== SOURCE MATERIAL
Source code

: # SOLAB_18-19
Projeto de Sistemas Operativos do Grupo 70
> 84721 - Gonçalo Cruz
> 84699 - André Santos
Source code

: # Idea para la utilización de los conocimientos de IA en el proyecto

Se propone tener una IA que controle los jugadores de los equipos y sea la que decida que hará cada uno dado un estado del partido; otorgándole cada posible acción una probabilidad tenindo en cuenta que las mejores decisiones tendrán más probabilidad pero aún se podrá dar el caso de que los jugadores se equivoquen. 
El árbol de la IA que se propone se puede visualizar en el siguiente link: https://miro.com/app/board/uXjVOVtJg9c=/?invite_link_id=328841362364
====
WORK TASK - The records above need to be written out once more, exactly.

ANSWER -
Source code

: # SOLAB_18-19
Projeto de Sistemas Operativos do Grupo 70
> 84721 - Gonçalo Cruz
> 84699 - André Santos
Source code

: # Idea para la utilización de los conocimientos de IA en el proyecto

Se propone tener una IA que controle los jugadores de los equipos y sea la que decida que hará cada uno dado un estado del partido; otorgándole cada posible acción una probabilidad tenindo en cuenta que las mejores decisiones tendrán más probabilidad pero aún se podrá dar el caso de que los jugadores se equivoquen. 
El árbol de la IA que se propone se puede visualizar en el siguiente link: https://miro.com/app/board/uXjVOVtJg9c=/?invite_link_id=328841362364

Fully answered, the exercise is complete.